PROVIDED PASSAGE:
• • •
YouTube Confidentiality Banner - An Accident?

Yesterday when I was surfing YouTube for videos, I came across a rather curious banner:


Naturally, I tried to find out whatever I could about this. What is it? Why is it there? Is there really confidential content in my search results? Many people suggested a number of preposterous ideas, such as that the U.S Government have taken over the internet and are spying on us...

Soon after this began, Yahoo News released this article.

This banner would appear indiscriminately with a YouTube search, but as far as I know, this was only happening in the late hours of yesterday; I first noticed it at 21:48 - 9th May 2013 GMT.

Later that night, YouTube released the following statement through their official Twitter account:


Seeing this, I initially thought that this was correct - just a bug, until I right-clicked on the banner in YouTube and click "Inspect Element" to view the HTML. For those of you who are unfamiliar with HTML, any "element" can be named, so to speak, to whatever the creator wishes to call it, so that it can be identified later should the creator wish to style it a particular way in what is called CSS, or make it functional using JavaScript etc. YouTube named this particular element "alert-banner-trick" or if I remember correctly, I do however remember that it contained the word trick - this is the one thing I didn't take a screenshot of, what could be the most important part of finding out what this is - nice going James!

One idea I have heard, which seems perfectly feasible, is that this is really an experiment. As YouTube and Google are owned by the same people, it would be dead easy for them to monitor trends, so it could be that this is simply an experiment to see how quickly information travels over the internet.
• • •
SUPPLIED RECORDS:

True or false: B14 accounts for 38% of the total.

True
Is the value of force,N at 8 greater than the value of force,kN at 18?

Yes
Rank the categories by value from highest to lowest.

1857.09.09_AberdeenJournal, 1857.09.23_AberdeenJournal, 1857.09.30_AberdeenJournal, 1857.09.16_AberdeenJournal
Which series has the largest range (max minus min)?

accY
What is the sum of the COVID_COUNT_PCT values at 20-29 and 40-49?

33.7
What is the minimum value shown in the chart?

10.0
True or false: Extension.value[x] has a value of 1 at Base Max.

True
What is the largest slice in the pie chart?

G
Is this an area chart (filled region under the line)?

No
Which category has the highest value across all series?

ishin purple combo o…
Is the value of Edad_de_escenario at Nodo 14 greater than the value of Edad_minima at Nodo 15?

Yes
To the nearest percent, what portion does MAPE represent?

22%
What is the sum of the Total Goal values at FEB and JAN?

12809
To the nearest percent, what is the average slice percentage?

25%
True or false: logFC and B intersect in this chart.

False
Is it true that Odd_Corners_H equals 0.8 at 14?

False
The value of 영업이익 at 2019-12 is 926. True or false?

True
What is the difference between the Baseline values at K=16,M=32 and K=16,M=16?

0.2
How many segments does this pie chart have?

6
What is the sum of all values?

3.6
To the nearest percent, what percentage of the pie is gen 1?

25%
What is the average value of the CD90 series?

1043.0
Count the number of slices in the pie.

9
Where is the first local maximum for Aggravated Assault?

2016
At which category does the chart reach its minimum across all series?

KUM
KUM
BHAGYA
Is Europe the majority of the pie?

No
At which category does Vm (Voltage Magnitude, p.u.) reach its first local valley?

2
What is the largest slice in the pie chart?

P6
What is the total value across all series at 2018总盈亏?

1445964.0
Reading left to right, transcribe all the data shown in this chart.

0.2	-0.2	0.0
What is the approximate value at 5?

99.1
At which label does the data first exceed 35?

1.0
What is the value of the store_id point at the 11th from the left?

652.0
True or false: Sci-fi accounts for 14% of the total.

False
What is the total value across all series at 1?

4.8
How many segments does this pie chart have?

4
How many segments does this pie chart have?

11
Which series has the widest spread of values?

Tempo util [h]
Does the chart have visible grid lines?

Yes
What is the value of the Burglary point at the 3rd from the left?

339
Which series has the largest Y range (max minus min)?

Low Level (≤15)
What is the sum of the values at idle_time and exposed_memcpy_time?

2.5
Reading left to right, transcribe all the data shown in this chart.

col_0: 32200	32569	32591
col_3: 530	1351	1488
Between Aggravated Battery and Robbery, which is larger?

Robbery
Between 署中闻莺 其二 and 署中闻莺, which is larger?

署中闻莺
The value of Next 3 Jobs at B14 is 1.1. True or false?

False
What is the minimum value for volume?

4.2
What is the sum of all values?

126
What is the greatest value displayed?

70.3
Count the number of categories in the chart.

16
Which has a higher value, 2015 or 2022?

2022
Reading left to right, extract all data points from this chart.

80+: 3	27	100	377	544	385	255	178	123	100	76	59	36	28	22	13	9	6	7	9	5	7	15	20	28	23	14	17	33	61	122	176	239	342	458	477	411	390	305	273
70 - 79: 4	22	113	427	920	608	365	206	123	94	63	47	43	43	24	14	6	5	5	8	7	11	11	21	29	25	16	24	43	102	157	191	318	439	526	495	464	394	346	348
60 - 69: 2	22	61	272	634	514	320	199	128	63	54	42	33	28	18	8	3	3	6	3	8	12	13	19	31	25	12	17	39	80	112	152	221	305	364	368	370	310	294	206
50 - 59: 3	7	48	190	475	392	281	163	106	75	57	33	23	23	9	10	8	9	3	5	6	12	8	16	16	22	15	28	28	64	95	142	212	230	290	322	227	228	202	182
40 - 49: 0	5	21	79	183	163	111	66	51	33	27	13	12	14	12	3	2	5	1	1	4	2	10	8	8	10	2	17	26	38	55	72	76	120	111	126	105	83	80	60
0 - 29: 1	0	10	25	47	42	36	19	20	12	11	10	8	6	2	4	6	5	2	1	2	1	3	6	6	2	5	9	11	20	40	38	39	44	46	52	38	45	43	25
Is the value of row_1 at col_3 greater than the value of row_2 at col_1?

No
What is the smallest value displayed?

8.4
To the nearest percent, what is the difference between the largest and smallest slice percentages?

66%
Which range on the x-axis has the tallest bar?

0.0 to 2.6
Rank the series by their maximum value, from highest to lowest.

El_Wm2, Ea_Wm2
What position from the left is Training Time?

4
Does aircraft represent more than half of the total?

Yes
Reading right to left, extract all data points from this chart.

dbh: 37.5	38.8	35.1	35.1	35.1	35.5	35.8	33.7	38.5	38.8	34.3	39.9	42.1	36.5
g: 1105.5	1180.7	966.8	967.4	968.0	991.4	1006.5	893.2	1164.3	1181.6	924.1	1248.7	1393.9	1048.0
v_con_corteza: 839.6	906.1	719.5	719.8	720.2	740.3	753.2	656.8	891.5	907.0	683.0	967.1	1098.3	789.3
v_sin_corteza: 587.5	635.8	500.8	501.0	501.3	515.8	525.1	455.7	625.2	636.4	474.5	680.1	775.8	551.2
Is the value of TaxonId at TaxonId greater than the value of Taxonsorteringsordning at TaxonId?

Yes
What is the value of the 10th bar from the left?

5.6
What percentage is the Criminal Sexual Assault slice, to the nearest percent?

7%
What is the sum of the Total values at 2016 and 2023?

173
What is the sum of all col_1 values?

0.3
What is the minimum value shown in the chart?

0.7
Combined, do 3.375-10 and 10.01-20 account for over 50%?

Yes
• • •
WHAT IS NEEDED: Translate this sentence from the post about the YouTube confidentiality banner into Spanish: "One idea I have heard, which seems perfectly feasible, is that this is really an experiment."

OUTPUT OF THE TASK: Una idea que he oído, que parece perfectamente factible, es que esto es en realidad un experimento.